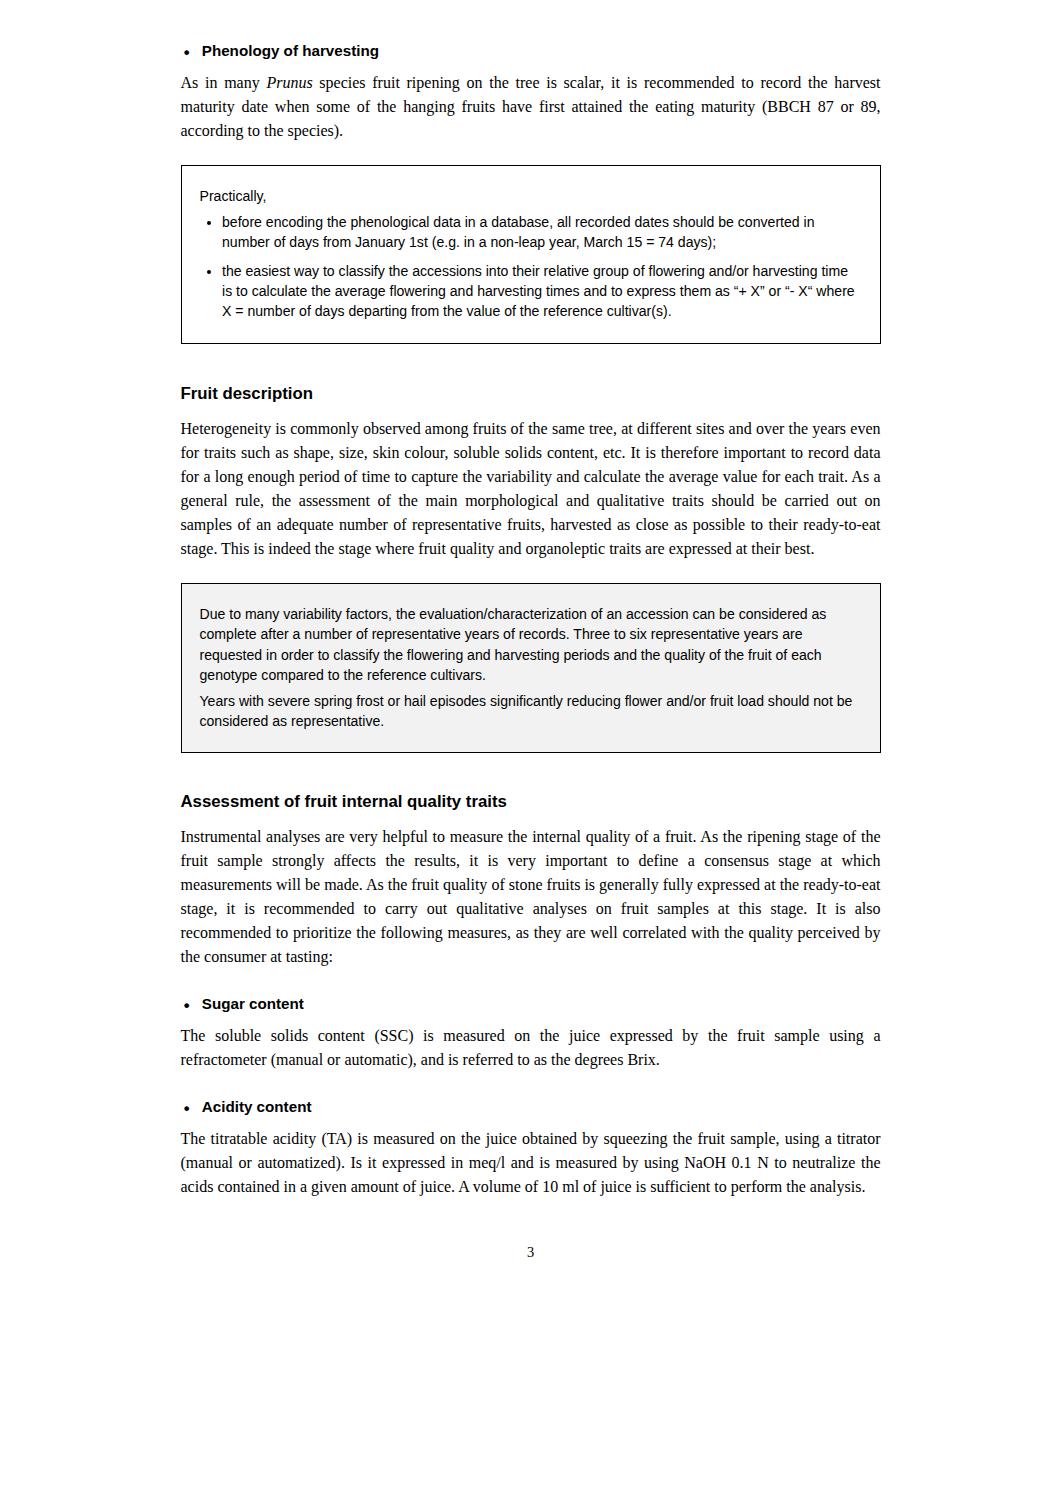Phenology of harvesting
As in many Prunus species fruit ripening on the tree is scalar, it is recommended to record the harvest maturity date when some of the hanging fruits have first attained the eating maturity (BBCH 87 or 89, according to the species).
Practically,
before encoding the phenological data in a database, all recorded dates should be converted in number of days from January 1st (e.g. in a non-leap year, March 15 = 74 days);
the easiest way to classify the accessions into their relative group of flowering and/or harvesting time is to calculate the average flowering and harvesting times and to express them as “+ X” or “- X“ where X = number of days departing from the value of the reference cultivar(s).
Fruit description
Heterogeneity is commonly observed among fruits of the same tree, at different sites and over the years even for traits such as shape, size, skin colour, soluble solids content, etc. It is therefore important to record data for a long enough period of time to capture the variability and calculate the average value for each trait. As a general rule, the assessment of the main morphological and qualitative traits should be carried out on samples of an adequate number of representative fruits, harvested as close as possible to their ready-to-eat stage. This is indeed the stage where fruit quality and organoleptic traits are expressed at their best.
Due to many variability factors, the evaluation/characterization of an accession can be considered as complete after a number of representative years of records. Three to six representative years are requested in order to classify the flowering and harvesting periods and the quality of the fruit of each genotype compared to the reference cultivars.
Years with severe spring frost or hail episodes significantly reducing flower and/or fruit load should not be considered as representative.
Assessment of fruit internal quality traits
Instrumental analyses are very helpful to measure the internal quality of a fruit. As the ripening stage of the fruit sample strongly affects the results, it is very important to define a consensus stage at which measurements will be made. As the fruit quality of stone fruits is generally fully expressed at the ready-to-eat stage, it is recommended to carry out qualitative analyses on fruit samples at this stage. It is also recommended to prioritize the following measures, as they are well correlated with the quality perceived by the consumer at tasting:
Sugar content
The soluble solids content (SSC) is measured on the juice expressed by the fruit sample using a refractometer (manual or automatic), and is referred to as the degrees Brix.
Acidity content
The titratable acidity (TA) is measured on the juice obtained by squeezing the fruit sample, using a titrator (manual or automatized). Is it expressed in meq/l and is measured by using NaOH 0.1 N to neutralize the acids contained in a given amount of juice. A volume of 10 ml of juice is sufficient to perform the analysis.
3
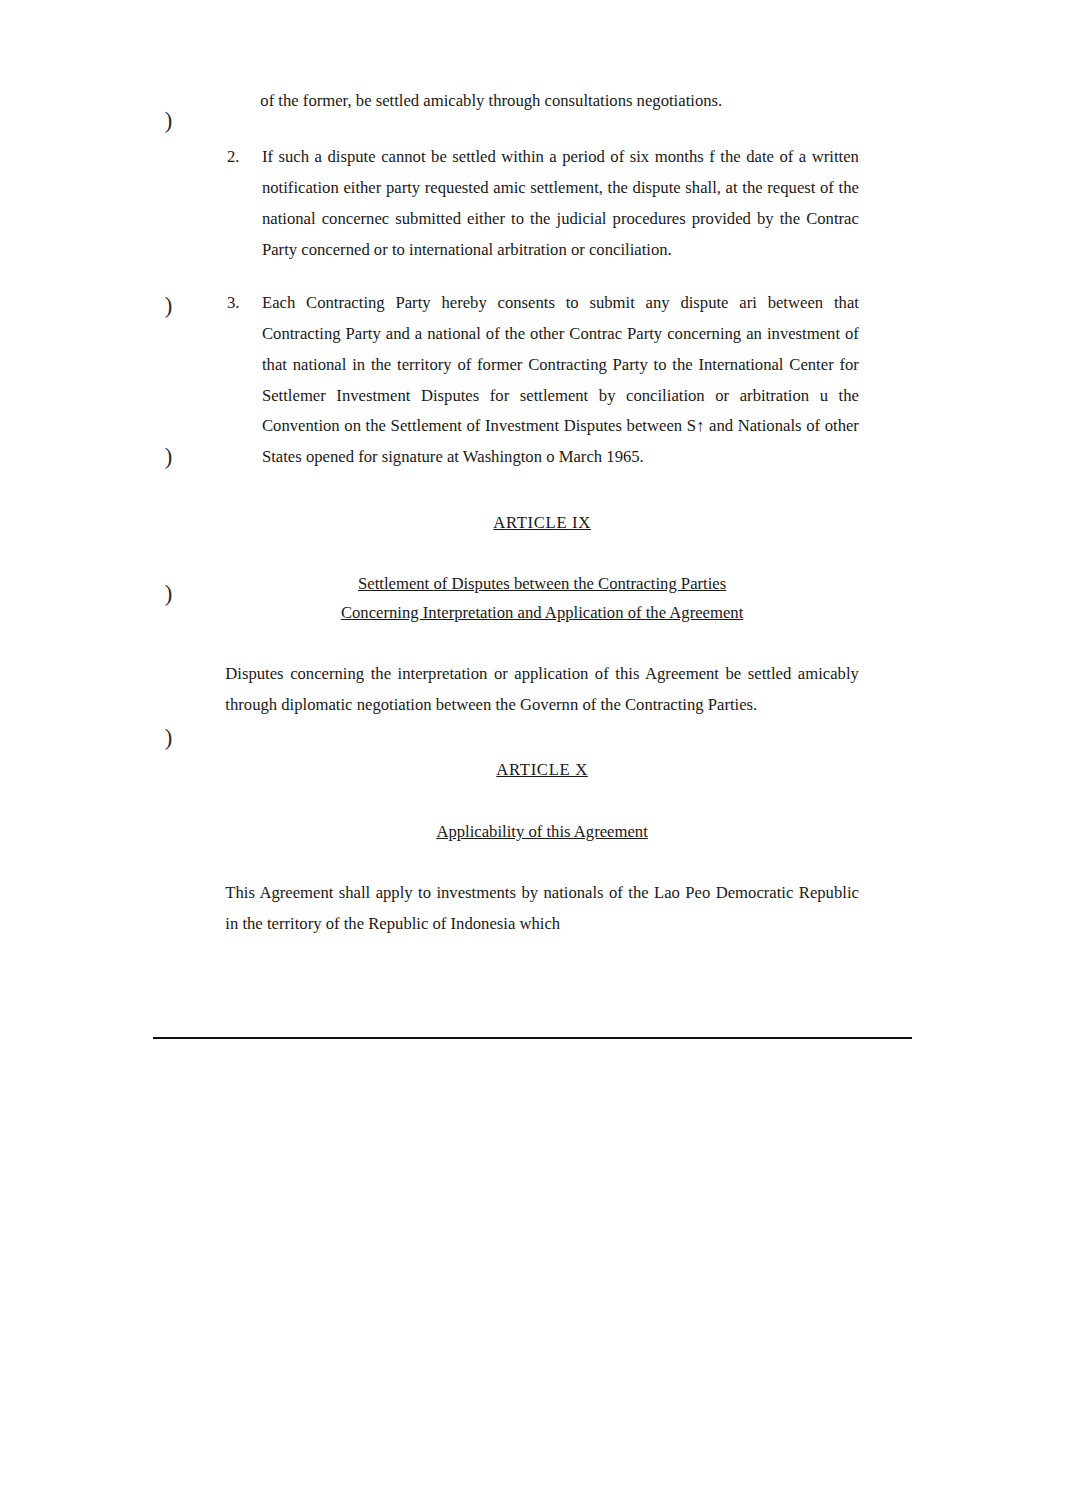)
)
)
)
)
of the former, be settled amicably through consultations negotiations.
2.
If such a dispute cannot be settled within a period of six months f the date of a written notification either party requested amic settlement, the dispute shall, at the request of the national concernec submitted either to the judicial procedures provided by the Contrac Party concerned or to international arbitration or conciliation.
3.
Each Contracting Party hereby consents to submit any dispute ari between that Contracting Party and a national of the other Contrac Party concerning an investment of that national in the territory of former Contracting Party to the International Center for Settlemer Investment Disputes for settlement by conciliation or arbitration u the Convention on the Settlement of Investment Disputes between S↑ and Nationals of other States opened for signature at Washington o March 1965.
ARTICLE IX
Settlement of Disputes between the Contracting Parties
Concerning Interpretation and Application of the Agreement
Disputes concerning the interpretation or application of this Agreement be settled amicably through diplomatic negotiation between the Governn of the Contracting Parties.
ARTICLE X
Applicability of this Agreement
This Agreement shall apply to investments by nationals of the Lao Peo Democratic Republic in the territory of the Republic of Indonesia which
• • •
* [Task to complete]
Could you please give the number of lines in the data above that contain the word "such"? Only the number is needed.

* [Result]
2